McLellan-Sweat Mansion | |
Location | Portland, Maine |
---|---|
Coordinates | 43°39′12″N 70°15′45″W / 43.65333°N 70.26250°W / 43.65333; -70.26250 |
Built | 1800-1801 |
Architect | John Kimball Sr. |
Architectural style | Federal |
Part of | Spring Street Historic District (ID70000043) |
NRHP reference No. | 70000073 |
Significant dates | |
Added to NRHP | March 5, 1970[1] |
Designated NHL | December 30, 1970[2] |
Designated CP | April 3, 1970 |
The McLellan-Sweat Mansion (or The McLellan House) is a historic house museum on High Street in Portland, Maine. It forms the rear component of the Portland Museum of Art complex. Built in 1800–01, the house was designated a National Historic Landmark in 1970 as a well-preserved Federal style brick townhouse.[3]
The McLellan-Sweat Mansion is set at the corner of High and Spring Streets in downtown Portland, but is accessed via the main entrance of the Portland Museum of Art at Congress Square. It is a three-story brick structure with a low-pitch hip roof and a granite foundation. The brick of the walls is laid in Flemish bond. The main facade, facing Spring Street, is five bays wide, with a central entrance sheltered by a semicircular portico supported by Doric columns, and topped by a balustrade. The entry is flanked by sidelight windows and topped by a fanlight window. Above the entry on the second level is a Palladian window. The roofline has a bracketed cornice, and there is a low balustrade ringing the roof whose posts are surmounted by urns. The interior has a central hall plan, with high-quality woodwork in the public rooms of the first floor.[3]

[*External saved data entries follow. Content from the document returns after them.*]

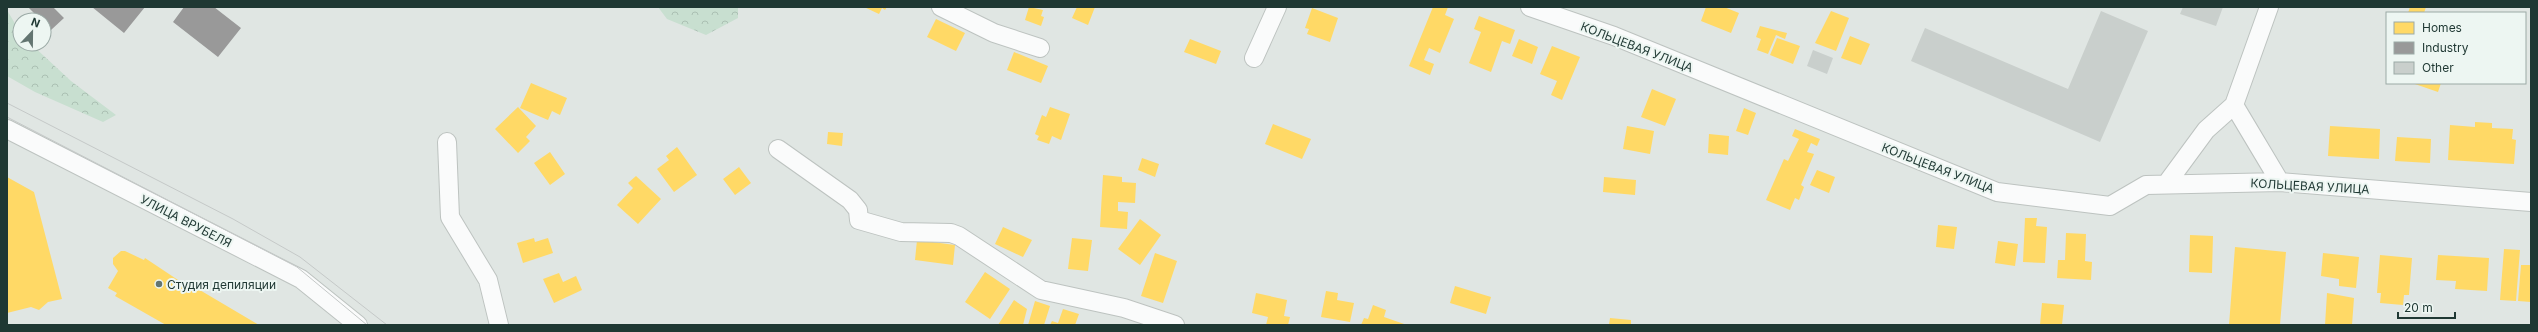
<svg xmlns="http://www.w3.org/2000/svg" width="2538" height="332" font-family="Inter,sans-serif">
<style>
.forest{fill:url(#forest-crowns)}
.homes{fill:#ffd966}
.industry{fill:#999}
.building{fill:#c9cfcc}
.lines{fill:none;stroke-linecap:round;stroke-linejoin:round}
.minor-casing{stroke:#bdc3c0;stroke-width:20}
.minor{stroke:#fafbfb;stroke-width:18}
.tram{stroke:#c5c9c8;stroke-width:1}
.poi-dot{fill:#637571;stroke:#edf6f2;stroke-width:1.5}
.labels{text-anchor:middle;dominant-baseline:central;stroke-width:4;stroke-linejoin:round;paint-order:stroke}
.street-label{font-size:12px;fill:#1f3833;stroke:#edf6f2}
.poi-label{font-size:12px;fill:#1f3833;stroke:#edf6f2;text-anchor:start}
</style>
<defs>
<pattern id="forest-crowns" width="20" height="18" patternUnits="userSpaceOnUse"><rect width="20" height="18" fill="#c8dfd0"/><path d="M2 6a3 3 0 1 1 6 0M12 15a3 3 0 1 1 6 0" fill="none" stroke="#abc0b3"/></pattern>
</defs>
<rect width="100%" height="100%" fill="#e0e6e3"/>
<path class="forest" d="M658,7H738V18L706,35L667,19Z
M7,10L20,32V44H31L71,81L116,115L103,122L35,92L7,76Z"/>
<path class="homes" d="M864,7H887L885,10L882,8L879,14Z
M1029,7L1043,10L1041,16L1044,17L1041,26L1025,20Z
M1077,7H1095L1088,25L1072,18Z
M1433,7H1448L1445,15L1454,19L1440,53L1429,48L1424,60L1434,64L1430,75L1409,66Z
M1706,7H1724L1739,13L1731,33L1701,21Z
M2410,7H2426L2424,13H2408Z
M1312,8L1338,18L1330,42L1307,34L1309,29L1305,28Z
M1831,11L1849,18L1836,51L1815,43Z
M1479,16L1515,30L1510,44L1502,41L1491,72L1469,63L1481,32L1474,29Z
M936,19L965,33L956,51L927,37Z
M1760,26L1787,33L1785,39L1776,35L1768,54L1757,50L1761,39L1756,37Z
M1850,36L1870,44L1861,65L1841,58Z
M1777,38L1800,46L1793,64L1770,55Z
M1190,39L1221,51L1216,64L1184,52Z
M1519,39L1538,47L1532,64L1512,56Z
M1552,46L1580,57L1562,100L1551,95L1557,81L1540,74Z
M1014,52L1048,66L1041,83L1007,70Z
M531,83L567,98L560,115L552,111L548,120L520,108Z
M2412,83H2441L2438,92Z
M1652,89L1676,99L1665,126L1641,117Z
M518,107L536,126L526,137L530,141L518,153L495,129Z
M1050,107L1070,114L1061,140L1052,136L1049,144L1037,140L1039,136L1035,134L1042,115L1046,117Z
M1744,108L1756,113L1748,135L1736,131Z
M2475,122L2492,123V128L2513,129L2512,139L2516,140L2514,164L2448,160L2450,125L2475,127Z
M1273,124L1311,139L1302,159L1265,144Z
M1627,126L1654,131L1650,154L1623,149Z
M2330,126L2380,129L2379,159L2328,156Z
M1795,129L1820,139L1817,146L1811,143L1807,152L1814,154L1801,185L1804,187L1799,200L1795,198L1790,210L1766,200L1784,159L1788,161L1799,139L1792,136Z
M828,132L843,133L842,146L827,144Z
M1709,134L1729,136L1728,155L1708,153Z
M2397,137L2431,139L2430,163L2395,161Z
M677,147L697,175L674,192L657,169L669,160L666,156Z
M550,152L565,174L550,185L534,163Z
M1142,158L1159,164L1155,177L1138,170Z
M739,167L751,183L735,195L723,179Z
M1817,170L1835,177L1829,193L1810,185Z
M1103,175L1122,177V182L1136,183L1135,203L1118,202V211L1128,212L1127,229L1100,227Z
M636,176L661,199L638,224L617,205L633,188L628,183Z
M7,177L34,192L62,299L48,302L39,310L31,307L7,313Z
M1604,177L1636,180L1635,195L1603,192Z
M2025,218H2037L2036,226L2047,227L2045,263L2023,262Z
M1140,219L1161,235L1140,265L1118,249Z
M1938,225L1957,227L1954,249L1936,247Z
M1003,227L1032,240L1023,257L995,244Z
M2066,233L2086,234L2085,261L2092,262L2091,280L2057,278L2058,260H2065Z
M2190,235L2213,236L2212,273L2189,272Z
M534,238L535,242L548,238L553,253L523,263L517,243Z
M1072,238L1092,240L1088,271L1068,269Z
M917,240L955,245L953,265L915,260Z
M1998,241L2018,244L2015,266L1995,263Z
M2235,247L2286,252L2280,325H2229Z
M2504,249L2520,250L2516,301L2500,300Z
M121,251H125L144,260L145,258L178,280L192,288L193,286L259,325H166L115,296L117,293L108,288L118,271L113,264V258Z
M1155,253L1177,261L1163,303L1141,296Z
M2323,253L2359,257L2356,288L2339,286V279L2321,276Z
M2380,255L2412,258L2409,295H2404L2403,305L2380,303L2381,293H2377Z
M2438,255L2489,258L2487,291L2455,289L2456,281L2436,280Z
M2521,265H2531V302L2518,301Z
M985,272L1010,289L990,319L965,302Z
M559,273L563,282L576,276L582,290L554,303L543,279Z
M1455,286L1491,297L1486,314L1450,303Z
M1326,291L1338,293L1337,300L1354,303L1350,322L1321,317Z
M1256,293L1287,300L1284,316L1290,317L1288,325H1266L1268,317L1252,313Z
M2327,293L2354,298L2352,325H2325Z
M1014,300L1027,309L1023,325H998Z
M1035,301L1050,306L1044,325H1028Z
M2042,303L2064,305L2062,325H2040Z
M1373,305L1386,310L1384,317L1407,325H1361L1364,318L1368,319Z
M1063,309L1079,314L1075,325H1050L1052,321L1058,323Z
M1610,318L1631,320V325H1609Z"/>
<path class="industry" d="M28,7H53L64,18L51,30L44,23V20H41Z
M92,7H145L124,33Z
M184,7H214L241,28L218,57L173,22Z"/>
<path class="building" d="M2183,7H2223L2216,26L2180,14Z
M2101,11L2148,31L2100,142L1911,61L1925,28L2068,89Z
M1813,50L1833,58L1827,74L1807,66Z"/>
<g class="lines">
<defs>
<path id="minor" d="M941,7L994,33L1040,48
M1530,7L1614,36L1997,192L2110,206L2146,185L2280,182L2531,202
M2269,7L2234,105L2280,182
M1254,58L1277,7
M7,129L301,279L358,325
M447,142L450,217L488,280L499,325
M778,149L850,200L858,210L859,220L901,232L951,233L959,236L1041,290L1124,308L1175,325
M2167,183L2206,130L2234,105"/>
</defs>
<use href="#minor" class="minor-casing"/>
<use href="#minor" class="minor"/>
<path class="tram" d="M7,103L233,219L300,257L387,325
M7,117L297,267L367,325"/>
</g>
<circle class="poi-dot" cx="159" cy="284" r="4"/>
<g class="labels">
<g class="street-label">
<text transform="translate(1637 47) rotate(21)">КОЛЬЦЕВАЯ УЛИЦА</text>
<text transform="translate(1938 168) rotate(21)">КОЛЬЦЕВАЯ УЛИЦА</text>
<text transform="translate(2310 186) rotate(3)">КОЛЬЦЕВАЯ УЛИЦА</text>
<text transform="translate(186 221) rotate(27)">УЛИЦА ВРУБЕЛЯ</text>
</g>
<g class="poi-label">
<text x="167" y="284">Студия депиляции</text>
</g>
</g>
<rect width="2538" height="332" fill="none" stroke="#1f3833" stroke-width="16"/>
<rect x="2386" y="12" width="140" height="72" fill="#edf6f2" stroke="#9baaa6"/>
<rect x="2394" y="22" width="20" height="12" fill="#ffd966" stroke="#9baaa6"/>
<text x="2422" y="32" font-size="12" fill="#1f3833">Homes</text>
<rect x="2394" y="42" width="20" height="12" fill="#999999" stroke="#9baaa6"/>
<text x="2422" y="52" font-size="12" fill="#1f3833">Industry</text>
<rect x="2394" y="62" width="20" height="12" fill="#c9cfcc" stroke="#9baaa6"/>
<text x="2422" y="72" font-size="12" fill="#1f3833">Other</text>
<g transform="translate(32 32) rotate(22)"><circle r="19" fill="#edf6f2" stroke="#9baaa6"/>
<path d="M0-3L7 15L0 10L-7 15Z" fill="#637571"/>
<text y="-6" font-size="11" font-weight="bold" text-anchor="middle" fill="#1f3833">N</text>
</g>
<path d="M2398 312v6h57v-6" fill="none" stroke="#1f3833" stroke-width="2"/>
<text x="2404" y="312" font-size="12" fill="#1f3833" stroke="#edf6f2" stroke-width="3" paint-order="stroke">20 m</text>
</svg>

Constructed in 1800-1801 for shipping magnate Major Hugh McLellan, the brick mansion was designed by John Kimball Sr. (1758-1831), an architect/housewright originally from Ipswich, Massachusetts. The cost was $20,000. After a change of owners, the property was purchased in 1880 by Lorenzo De Medici Sweat. In 1908, his widow bequeathed it to the Portland Society of Art (now the Portland Museum of Art). The L. D. M. Sweat Memorial Galleries, designed by John Calvin Stevens, were added in 1911 behind the house, to which they connected by corridor.
In 1957, two mantelpieces salvaged from the 1805 Commodore Edward Preble House, designed by Alexander Parris, replaced originals lost during a Greek Revival remodeling of the drawing and dining rooms. In 1970, the house was added to the National Register of Historic Places and was designated a National Historic Landmark.[2] The Charles Shipman Payson Building by Henry N. Cobb of Pei, Cobb, Freed & Partners opened in 1983, extending the length of the museum to its new entrance on Congress Square Plaza. After an extensive restoration, The McLellan House reopened in 2002.